### Data ###

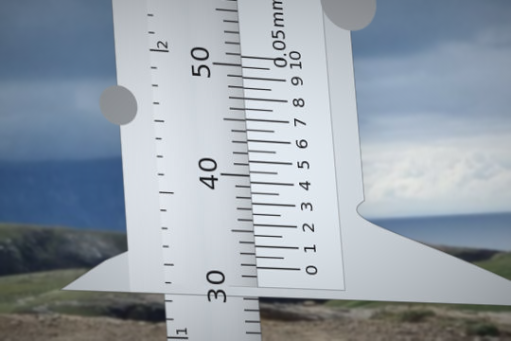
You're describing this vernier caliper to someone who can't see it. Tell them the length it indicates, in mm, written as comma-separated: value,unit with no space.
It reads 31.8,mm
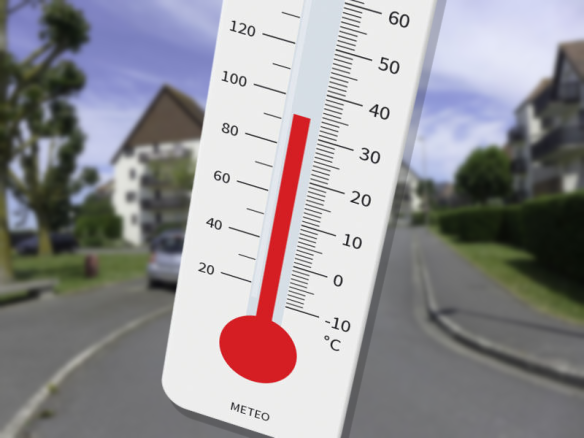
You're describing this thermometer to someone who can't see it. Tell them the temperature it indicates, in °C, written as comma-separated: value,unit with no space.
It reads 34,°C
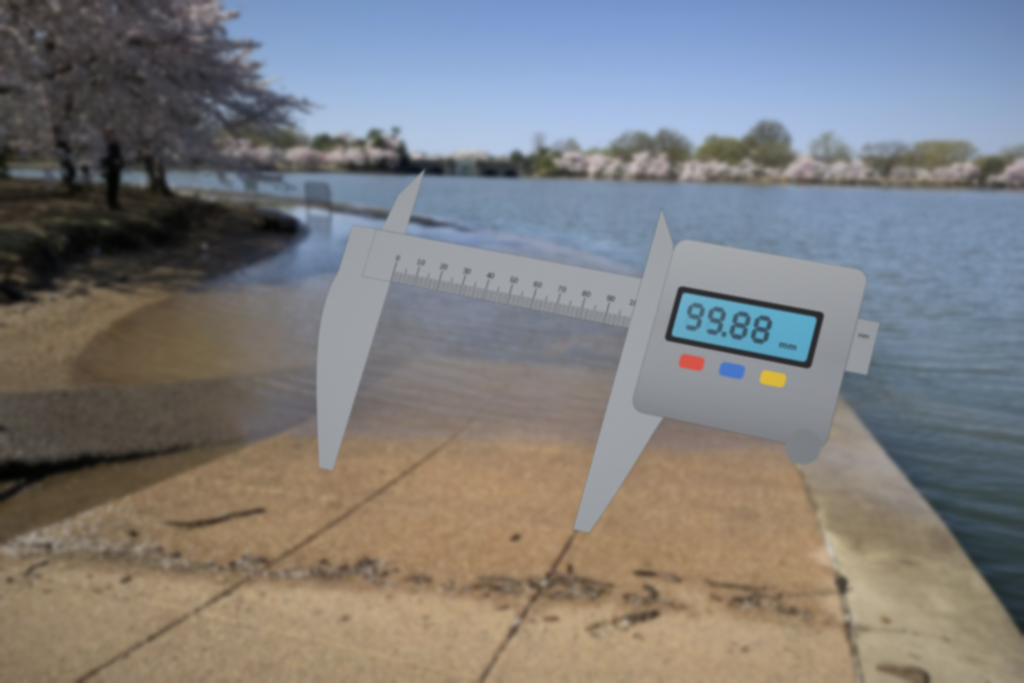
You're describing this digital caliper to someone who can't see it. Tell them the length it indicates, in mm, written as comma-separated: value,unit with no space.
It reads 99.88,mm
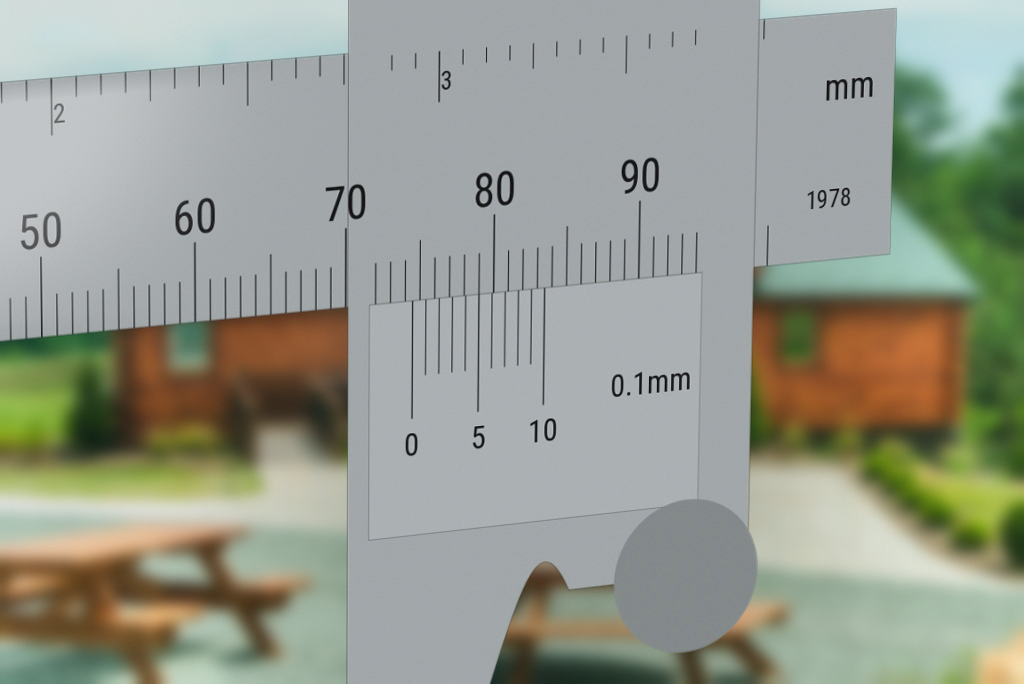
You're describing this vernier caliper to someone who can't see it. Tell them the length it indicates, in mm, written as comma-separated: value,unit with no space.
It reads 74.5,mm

###
### Data ###

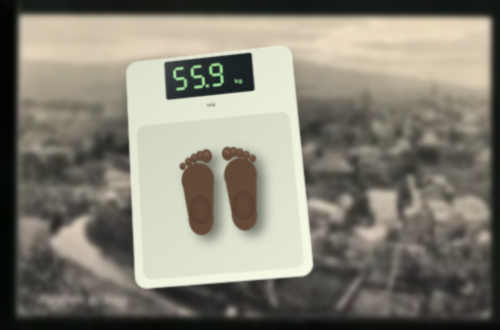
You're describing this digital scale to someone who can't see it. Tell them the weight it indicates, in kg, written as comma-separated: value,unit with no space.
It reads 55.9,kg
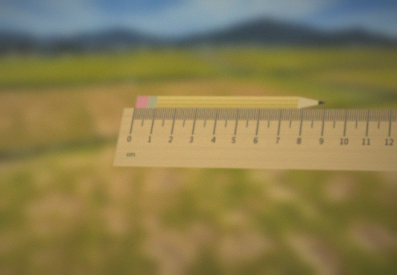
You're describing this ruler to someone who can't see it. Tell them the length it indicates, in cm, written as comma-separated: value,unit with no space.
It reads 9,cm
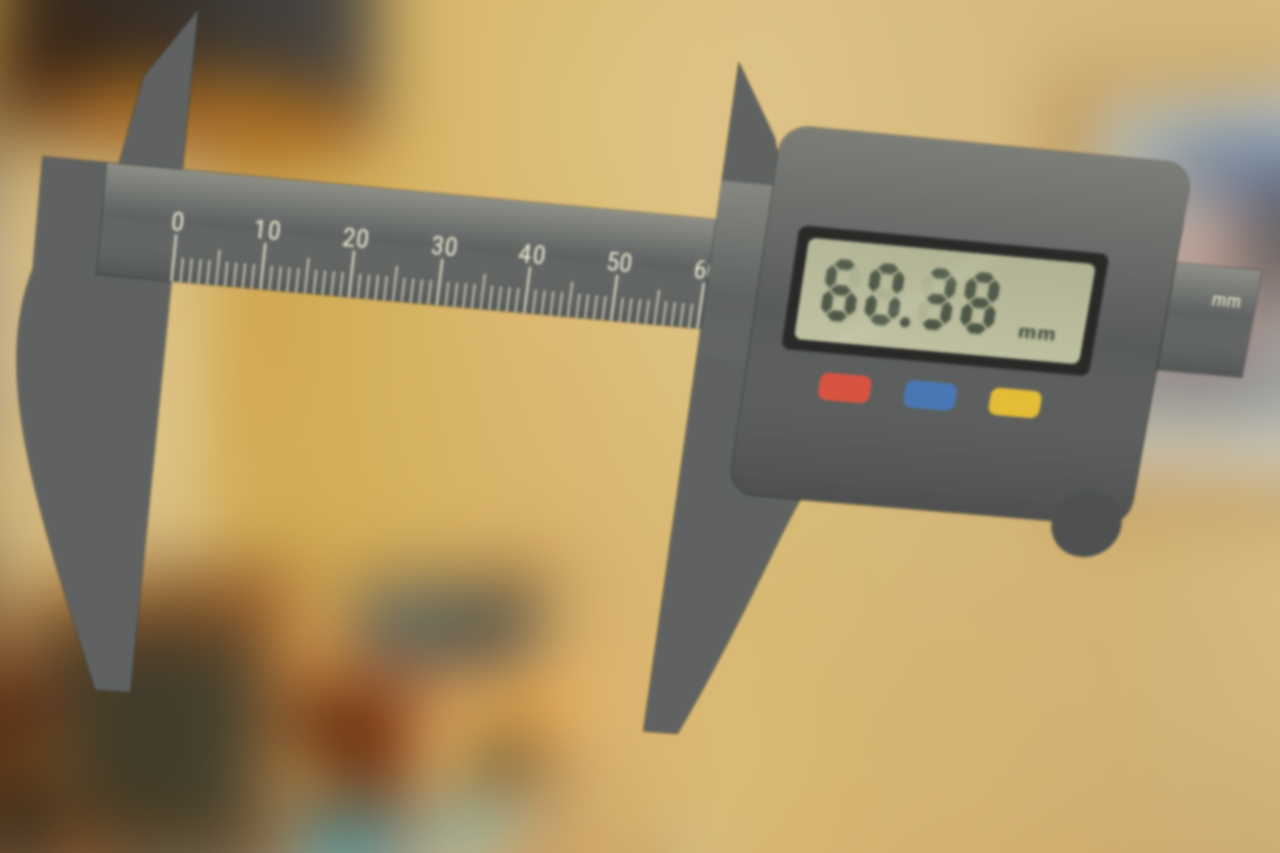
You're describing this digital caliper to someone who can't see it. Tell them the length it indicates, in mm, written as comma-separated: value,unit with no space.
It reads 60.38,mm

###

◆ What is needed
Gather every line of the listing above that contains the word "reads", treating uppercase and lowercase as distinct.

◆ Reply
It reads 31.8,mm
It reads 34,°C
It reads 99.88,mm
It reads 74.5,mm
It reads 55.9,kg
It reads 9,cm
It reads 60.38,mm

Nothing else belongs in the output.